By: Thomas K. Brown   Monday, June 16, 2008 4:56 PM
Symbols: CCRT

As I say, this saga started two years ago when the FDIC found itself blindsided by news of a settlement between then-New York Attorney General Eliot Spitzer and CompuCredit and Synovus, one of the banks involved in the complaint yesterday. Soon after being shown up by Spitzer, the FDIC announced it was starting its own investigation into CompuCredit’s marketing practices.

What they've come up with

Now, two long years later, the FDIC and FTC finally think they’ve come up with something. In particular, they claim CompuCredit and the banks named broke the rules on a number of fronts.  The agencies cited four specific examples:

CompuCredit offered a credit card with a $300 credit limit, but inadequately disclosed $185 in related fees.
 
CompuCredit offered a credit card (to a different consumer segment) with a credit limit up to $3,250, but didn’t adequately disclose that only half the credit line would be available in the first 90 days.
 
CompuCredit marketed a debit-transfer (delinquent borrower) Visa Card but did not actually issue the card until 25% to 50% of the prior debt had been paid off.
 
Jefferson Capital, CompuCredit’s debt-collection unit, violated the Fair Debt Collection Practices Act by calling delinquent borrowers too frequently and issuing threats against them;
Put aside for a moment the fact that, in two of the four items above, the FDIC seems to be complaining that CompuCredit and the banks aren’t lending to subprime borrowers aggressively enough. That puts the agency at odds, it’s fair to say, with the thinking of the rest of the federal financial regulatory establishment.

A turnabout

But on the actual facts, the “abuses” the FDIC has highlighted aren’t abuses at all, and instead are--by the FDIC’s own prior admission--accepted practices in subprime credit card lending. CompuCredit made this point in a response it made to the FDIC Wednesday morning.  

In particular, the company noted the FDIC's own Consumer Response Center, which was set up at Congress’s behest specifically to monitor lenders’ compliance with consumer protection laws, reviewed the company’s credit card marketing materials repeatedly during the period in question. Throughout that time, the FDIC wrote numerous letters to consumers assuring that CompuCredit’s materials comply with applicable laws and regulations.
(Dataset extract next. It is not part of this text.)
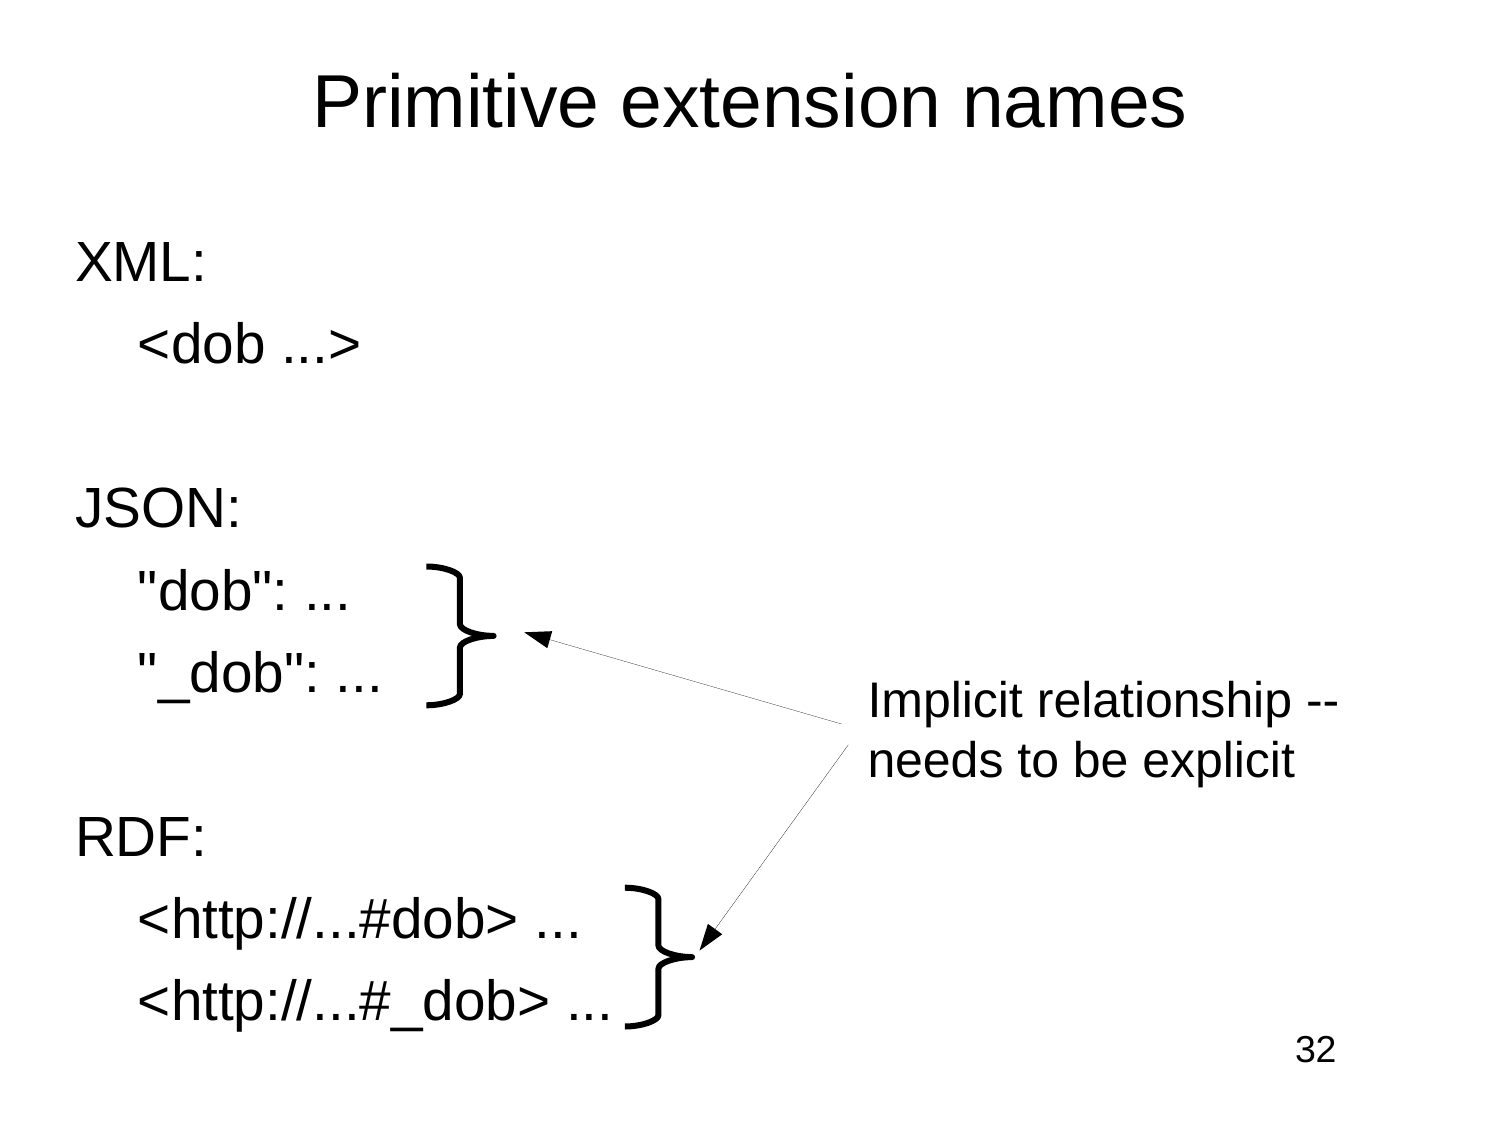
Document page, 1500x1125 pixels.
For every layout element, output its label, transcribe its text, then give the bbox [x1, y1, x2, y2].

title Primitive extension names [75, 3, 1425, 192]
text_box Implicit relationship -- needs to be explicit [852, 659, 1355, 795]
list XML: <dob ...> JSON: "dob": ... "_dob": ... RDF: <http://...#dob> ... <http://...#_dob> ... [75, 224, 668, 1037]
It doesn’t stop there. The FDIC hasn’t just approved of CompuCredit’s marketing practices. It’s actually hired CompuCredit for the express purpose of marketing credit cards to customers of a bank it controlled. In particular, in June 2002, the agency, then the receiver for Nextbank, hired CompuCredit to market new credit card accounts and account transfers to qualified Nextbank cardholders.